▸ **COMPITI DA SVOLGERE**:
[A] Nel testo sulle proposte di Agcai per il riordino del gioco pubblico, chi è il presidente dell'associazione?
[B] Nel testo sulle proposte di Agcai, quali locali pubblici sono indicati tra parentesi come luoghi in cui le awp sono nate per contrastare il videopoker? Elencali tutti.
[C] Prosegui il testo sulle proposte di Agcai per il riordino del settore pubblico a partire dall'ultima frase riportata.

“Egregio direttore Minenna, le nostre proposte per un riordino del settore pubblico, non possono non passare da 3 punti essenziali”. E’ quanto scrive il presidente di Agcai, Benedetto Palese (nella foto).

“1) Differenziazione della collocazione fisica degli apparecchi awp e vlt. Ricordiamo che le awp (apparecchi che non dovevano essere considerati di azzardo a 50 centesimi con vincita max 50 euro) sono nate esclusivamente per contrastare il fenomeno videopoker nei locali pubblici (bar, ristoranti, sale giochi art.86, circoli privati) ne era vietata la installazione nei tabacchini, nelle sale bingo e nelle sale dedicate alle vlt sarebbero dovute esserci solo le vlt così come obiettivo del legislatore. Collocare le awp nei punti dedicati alle vlt, al loro fianco, crea confusione nei giocatori, sembra quasi indurli in una trappola i quali sicuri di giocare in un apparecchio a basso rischio si ritrovano quasi a loro insaputa a giocare ad un apparecchio molto più pericoloso. Quindi la nostra proposta è: nella gaming hall solo le vlt e nei locali pubblici solo le awp.

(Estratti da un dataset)
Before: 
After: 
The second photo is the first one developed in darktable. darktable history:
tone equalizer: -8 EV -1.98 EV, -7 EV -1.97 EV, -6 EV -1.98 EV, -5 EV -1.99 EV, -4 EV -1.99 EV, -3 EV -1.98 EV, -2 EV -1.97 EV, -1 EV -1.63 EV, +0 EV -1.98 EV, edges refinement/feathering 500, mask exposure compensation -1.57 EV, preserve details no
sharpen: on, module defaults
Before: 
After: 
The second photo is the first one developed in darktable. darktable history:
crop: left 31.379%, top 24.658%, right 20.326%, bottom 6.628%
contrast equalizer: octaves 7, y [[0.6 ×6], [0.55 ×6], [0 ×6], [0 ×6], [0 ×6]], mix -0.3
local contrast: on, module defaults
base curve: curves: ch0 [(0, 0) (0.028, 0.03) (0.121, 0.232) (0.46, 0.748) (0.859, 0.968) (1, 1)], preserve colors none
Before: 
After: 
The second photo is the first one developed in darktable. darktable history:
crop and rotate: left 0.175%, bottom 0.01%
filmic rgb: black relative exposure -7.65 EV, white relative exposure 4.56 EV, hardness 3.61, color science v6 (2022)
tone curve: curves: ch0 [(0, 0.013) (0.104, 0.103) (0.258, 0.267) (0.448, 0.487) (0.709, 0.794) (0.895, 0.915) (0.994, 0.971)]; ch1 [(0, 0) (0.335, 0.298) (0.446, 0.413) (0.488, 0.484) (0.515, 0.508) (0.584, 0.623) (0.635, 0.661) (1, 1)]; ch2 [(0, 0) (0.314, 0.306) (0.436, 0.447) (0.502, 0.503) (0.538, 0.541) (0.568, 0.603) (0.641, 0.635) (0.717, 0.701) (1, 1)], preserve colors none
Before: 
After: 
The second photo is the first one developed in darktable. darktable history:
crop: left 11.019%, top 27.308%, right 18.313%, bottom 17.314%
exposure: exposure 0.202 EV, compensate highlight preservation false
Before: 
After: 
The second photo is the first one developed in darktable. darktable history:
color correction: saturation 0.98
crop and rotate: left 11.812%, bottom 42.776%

▸ **RISPOSTE PER COMPITO**:
[A] Benedetto Palese.

[B] Bar, ristoranti, sale giochi art.86, circoli privati.

[C]
2) Il sistema si deve poggiare sul contigentamento degli apparecchi per ogni locale (così e stato sin dal 2004) e non sull’assegnazione di un numero chiuso per ogni concessionario così come stabilito con le ultime leggi di stabilità. Fra le altre questo ultimo sistema e anticoncorrenziale anche fra i concessionari stessi impossibilitati a crescere come numero di installazioni. La nostra proposta è il ritorno al contigentamento del 2004 con il dimezzamento del numero max di awp nei locali pubblici da un massimo di 8 ad un massimo di 4 e ad un ridimensionamento anche del numero massimo di apparecchi nelle gaming hall. E’ inammissibile creare dei veri e propri casinò in ogni angolo di strada.

3) Ridurre la pericolosità delle awp con l’introduzione di più elementi di abilità e intrattenimento, passare alla tassazione “sul cassetto“ per dare la possibilità ai produttori di creare giochi più divertenti e meno di azzardo. La percentuale di vincita dovrebbe essere variabile da un minimo di 75 ad un massimo di 85.

Ulteriori approfondimenti e proposte si potranno approfondire appena possibile un incontro con la S.V. visto anche un mio mancato intervento al meeting online dall’agenzia organizzato nonostante lo avessi prenotato” ha concluso Palese.